Kleider machen Leute. Und Politiker sind halt auch Leute. Während Staatsmänner in der Regel uniformiert in dunklem Anzug samt Krawatte vor dem geistigen Auge oder der Fernsehkamera auftauchen, nahmen es der deutsche Bundeskanzler Olaf Scholz, Frankreichs Präsident Emmanuel Macron und der italienische Regierungschef Mario Draghi auf ihrer Reise nach Kiew am Donnerstag nice and easy. Irgendwie.

Den Sonderzug bestiegen sie in Polen, ob vorher ein Dresscode ausgemacht wurde, ist fraglich. Jedenfalls scheinen die Spitzenpolitiker die Reise recht entspannt und amikal angegangen zu sein. Auf den Fotos sind drei hie und da tätschelnde, mehr oder weniger alte, weiße, vor allem aber wichtige Männer zu sehen, die sich auf einer Zugfahrt aus sehr ernstem Anlass befinden. Trotzdem: Fast lausbübisch grinsen die drei in die Kamera ihres verdunkelten Zugteils samt gestreiften Vorhängen mit Quasten.

Scholz in Jeans und mit Kurzarmhemd: "Aus der Mode gekommen", meint die italienische Zeitung "La Repubblica".
Foto: Ludovic Marin, Pool via AP

Der Italiener Draghi zeigt sich leger im blauen V-Ausschnitt-Kaschmirpullover samt weißem Hemd mit etwas schlappem Kragen, Monsieur Macron mit braver Tolle und blütenweißem Slim-Fit-Hemd. Und Scholz? Der kriegt von der italienischen Zeitung "La Repubblica" eine aufs Dach, die das dunkle Kurzarmhemd des deutschen Kanzlers als "aus der Mode gekommen" abtut. Vielleicht handelt es sich ja um ein Erbstück von Helmut Schmidt. Der "Corriere del Giorno" meint, es handle sich um ein "Halbarmhemd nach deutscher Art". Klingt nach altdeutscher Stube. Und nicht nett.

Dabei ist es nicht das erste Mal, dass der deutsche Kanzler Schelte für sein Outfit kassiert. Erst im Februar attestierte man ihm, er kleide sich im "Schlabberlook". Damals reiste Scholz auf seinem Weg zum Antrittsbesuch in Washington in einem sackigen Pullover mit schwarzem T-Shirt darunter. Einen Monat später tauchte Macron unrasiert in Jeans und Hoodie in seinem Büro auf. Dass sich der französische Präsident dabei Scholz als Rolemodel auserkoren hatte, darf bezweifelt werden.

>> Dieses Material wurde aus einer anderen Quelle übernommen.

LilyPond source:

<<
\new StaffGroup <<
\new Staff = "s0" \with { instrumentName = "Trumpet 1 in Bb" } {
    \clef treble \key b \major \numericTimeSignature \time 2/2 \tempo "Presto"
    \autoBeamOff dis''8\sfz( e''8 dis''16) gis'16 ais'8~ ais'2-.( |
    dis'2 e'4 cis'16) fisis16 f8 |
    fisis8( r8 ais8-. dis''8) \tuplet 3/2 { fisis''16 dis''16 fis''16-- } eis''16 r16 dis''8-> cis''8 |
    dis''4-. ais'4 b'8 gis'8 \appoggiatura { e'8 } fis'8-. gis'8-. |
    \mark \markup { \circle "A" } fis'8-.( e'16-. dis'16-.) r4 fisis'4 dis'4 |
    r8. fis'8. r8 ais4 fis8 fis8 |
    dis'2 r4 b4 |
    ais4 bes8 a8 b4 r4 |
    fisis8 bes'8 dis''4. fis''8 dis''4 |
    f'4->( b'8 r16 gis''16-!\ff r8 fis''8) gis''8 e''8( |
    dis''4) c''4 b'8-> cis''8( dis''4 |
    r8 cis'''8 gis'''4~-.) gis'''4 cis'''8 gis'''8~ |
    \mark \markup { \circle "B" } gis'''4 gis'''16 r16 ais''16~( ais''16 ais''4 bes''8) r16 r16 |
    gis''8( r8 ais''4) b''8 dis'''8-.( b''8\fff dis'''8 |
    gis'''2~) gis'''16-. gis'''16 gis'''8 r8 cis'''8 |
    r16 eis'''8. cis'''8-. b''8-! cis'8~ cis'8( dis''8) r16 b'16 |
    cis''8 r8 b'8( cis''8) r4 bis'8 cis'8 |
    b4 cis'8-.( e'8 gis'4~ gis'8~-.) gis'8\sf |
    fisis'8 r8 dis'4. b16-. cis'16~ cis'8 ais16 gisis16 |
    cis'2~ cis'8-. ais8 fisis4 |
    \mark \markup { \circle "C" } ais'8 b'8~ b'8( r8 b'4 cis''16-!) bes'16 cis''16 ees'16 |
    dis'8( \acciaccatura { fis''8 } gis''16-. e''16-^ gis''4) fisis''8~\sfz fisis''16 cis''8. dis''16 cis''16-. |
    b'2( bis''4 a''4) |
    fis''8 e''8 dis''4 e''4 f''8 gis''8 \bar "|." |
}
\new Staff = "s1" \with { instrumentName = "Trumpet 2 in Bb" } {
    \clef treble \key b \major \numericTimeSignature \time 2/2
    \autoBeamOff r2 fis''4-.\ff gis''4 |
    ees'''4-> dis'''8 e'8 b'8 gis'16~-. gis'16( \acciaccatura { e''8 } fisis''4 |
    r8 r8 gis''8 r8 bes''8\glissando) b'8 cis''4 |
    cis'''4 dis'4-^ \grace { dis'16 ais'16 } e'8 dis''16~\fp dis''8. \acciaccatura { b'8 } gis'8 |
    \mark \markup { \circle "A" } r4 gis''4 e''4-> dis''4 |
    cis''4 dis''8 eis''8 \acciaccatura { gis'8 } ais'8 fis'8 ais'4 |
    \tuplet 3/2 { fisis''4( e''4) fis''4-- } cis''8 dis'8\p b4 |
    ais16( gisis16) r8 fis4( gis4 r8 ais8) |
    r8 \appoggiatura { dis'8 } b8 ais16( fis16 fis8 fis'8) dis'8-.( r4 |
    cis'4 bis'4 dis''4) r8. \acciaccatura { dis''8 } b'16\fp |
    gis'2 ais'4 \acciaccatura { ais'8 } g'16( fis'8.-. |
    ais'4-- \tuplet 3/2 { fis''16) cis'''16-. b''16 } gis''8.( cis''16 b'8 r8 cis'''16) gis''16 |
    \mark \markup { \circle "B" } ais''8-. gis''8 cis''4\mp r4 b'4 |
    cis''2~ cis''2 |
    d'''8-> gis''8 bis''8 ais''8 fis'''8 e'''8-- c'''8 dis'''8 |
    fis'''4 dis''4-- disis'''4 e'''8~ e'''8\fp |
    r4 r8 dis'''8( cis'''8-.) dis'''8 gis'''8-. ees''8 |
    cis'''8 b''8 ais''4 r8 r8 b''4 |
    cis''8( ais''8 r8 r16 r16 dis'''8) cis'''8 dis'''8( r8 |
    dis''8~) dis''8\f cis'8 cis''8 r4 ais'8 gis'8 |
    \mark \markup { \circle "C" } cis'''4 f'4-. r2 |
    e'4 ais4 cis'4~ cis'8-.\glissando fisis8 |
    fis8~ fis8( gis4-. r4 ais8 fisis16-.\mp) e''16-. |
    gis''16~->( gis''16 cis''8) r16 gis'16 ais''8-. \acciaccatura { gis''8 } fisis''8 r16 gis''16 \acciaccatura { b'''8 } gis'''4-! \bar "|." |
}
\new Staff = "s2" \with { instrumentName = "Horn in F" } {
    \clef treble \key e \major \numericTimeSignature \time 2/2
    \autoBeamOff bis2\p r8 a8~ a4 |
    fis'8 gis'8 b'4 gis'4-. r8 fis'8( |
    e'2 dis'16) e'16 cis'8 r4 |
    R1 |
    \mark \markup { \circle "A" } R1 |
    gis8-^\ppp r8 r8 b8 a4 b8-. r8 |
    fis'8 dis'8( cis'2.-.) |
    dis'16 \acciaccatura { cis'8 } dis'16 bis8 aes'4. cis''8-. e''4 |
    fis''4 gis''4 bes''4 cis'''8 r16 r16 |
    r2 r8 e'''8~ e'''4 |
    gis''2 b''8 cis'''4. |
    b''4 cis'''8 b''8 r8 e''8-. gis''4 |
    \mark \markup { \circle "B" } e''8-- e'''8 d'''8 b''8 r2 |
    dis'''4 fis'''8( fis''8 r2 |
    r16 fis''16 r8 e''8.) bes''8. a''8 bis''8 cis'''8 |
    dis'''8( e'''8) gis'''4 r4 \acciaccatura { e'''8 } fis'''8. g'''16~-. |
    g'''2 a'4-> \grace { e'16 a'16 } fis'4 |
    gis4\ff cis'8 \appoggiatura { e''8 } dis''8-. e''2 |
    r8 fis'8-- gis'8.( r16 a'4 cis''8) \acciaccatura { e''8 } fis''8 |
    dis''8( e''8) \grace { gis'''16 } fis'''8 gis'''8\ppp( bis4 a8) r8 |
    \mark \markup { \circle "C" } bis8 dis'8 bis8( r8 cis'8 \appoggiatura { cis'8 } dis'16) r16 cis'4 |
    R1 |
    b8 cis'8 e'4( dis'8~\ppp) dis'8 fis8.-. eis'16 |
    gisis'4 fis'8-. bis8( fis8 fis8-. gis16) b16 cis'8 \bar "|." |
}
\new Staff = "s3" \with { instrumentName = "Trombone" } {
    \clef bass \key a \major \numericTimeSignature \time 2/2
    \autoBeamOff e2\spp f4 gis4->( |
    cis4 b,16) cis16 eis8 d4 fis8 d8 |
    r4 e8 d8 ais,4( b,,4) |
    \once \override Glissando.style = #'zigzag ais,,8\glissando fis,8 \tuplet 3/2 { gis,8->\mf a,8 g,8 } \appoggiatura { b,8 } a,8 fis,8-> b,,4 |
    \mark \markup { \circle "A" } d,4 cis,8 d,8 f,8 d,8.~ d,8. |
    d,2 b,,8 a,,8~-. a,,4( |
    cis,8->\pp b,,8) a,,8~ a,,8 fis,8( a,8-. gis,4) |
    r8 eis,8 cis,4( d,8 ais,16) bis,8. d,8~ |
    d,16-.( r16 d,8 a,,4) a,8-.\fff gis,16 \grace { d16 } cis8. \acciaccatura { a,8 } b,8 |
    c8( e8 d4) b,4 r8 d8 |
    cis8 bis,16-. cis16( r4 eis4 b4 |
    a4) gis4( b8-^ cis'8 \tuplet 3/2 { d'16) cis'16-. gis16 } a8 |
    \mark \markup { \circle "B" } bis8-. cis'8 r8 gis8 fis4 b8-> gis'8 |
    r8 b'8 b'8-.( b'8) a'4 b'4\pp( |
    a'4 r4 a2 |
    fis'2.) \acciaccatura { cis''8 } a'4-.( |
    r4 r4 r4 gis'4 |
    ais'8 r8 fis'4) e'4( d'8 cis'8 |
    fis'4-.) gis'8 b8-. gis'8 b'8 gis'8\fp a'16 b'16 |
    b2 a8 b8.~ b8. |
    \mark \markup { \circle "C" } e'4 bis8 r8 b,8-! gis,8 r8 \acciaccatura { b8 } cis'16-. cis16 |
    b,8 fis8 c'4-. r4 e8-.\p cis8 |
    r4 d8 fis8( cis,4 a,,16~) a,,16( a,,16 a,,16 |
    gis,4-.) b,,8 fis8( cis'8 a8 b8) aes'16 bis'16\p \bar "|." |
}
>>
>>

Wenn es um derlei Lässigkeitsversuche von Spitzenpolitikern geht, liegt die Interpretationshoheit freilich im Auge des betrachtenden Volkes, dieses könnte jedoch in Zeiten wie diesen ruhig einmal auch ein Auge zudrücken. Jedenfalls wirken die drei Staatsmänner auf dem Bild im Zug wie auf einer noblen Interrail-Fahrt für Silver Ager, die nur darauf warten, die Spielkarten aus dem Hosensack zu zücken und einander amikal auf die Schulter zu klopfen. Dann und wann. Auf einem Bild wirkt Draghi fast so, als stehe er kurz davor, die Pointe eines Witzes aus dem Sack zu lassen. Scholz grinst schon vorfreudig. Macron tut ganz in "La-Grande-Nation-Manier" so, als kenne er den Joke bereits. In den drei Gläsern dürfte sich Wasser befinden, aber was weiß man?

Drei Männer im Zug.
Foto: via REUTERS /FILIPPO ATTILI/PALAZZO CHIGI

Bei ihrem mehr als wichtigen Auftritt in Kiev wussten die Politiker jedenfalls wieder, was sich gehört, und traten wie gewohnt glattgebügelt in dunklem Anzug an die Podeste. Fragt sich noch, womit wohl das kleine Fläschchen gefüllt war, das bei Scholz' Notizblock auf dem Tisch im Zug zu sehen ist. Es könnte sich einfach lediglich um ein Desinfektionsmittelchen handeln. Oder doch um altdeutschen Zirbengeist? (maik, 17.6.2022)

Staatsmännischer Auftritt im Park.
Der Kuschelkurs fand in Kiew seine Fortsetzung.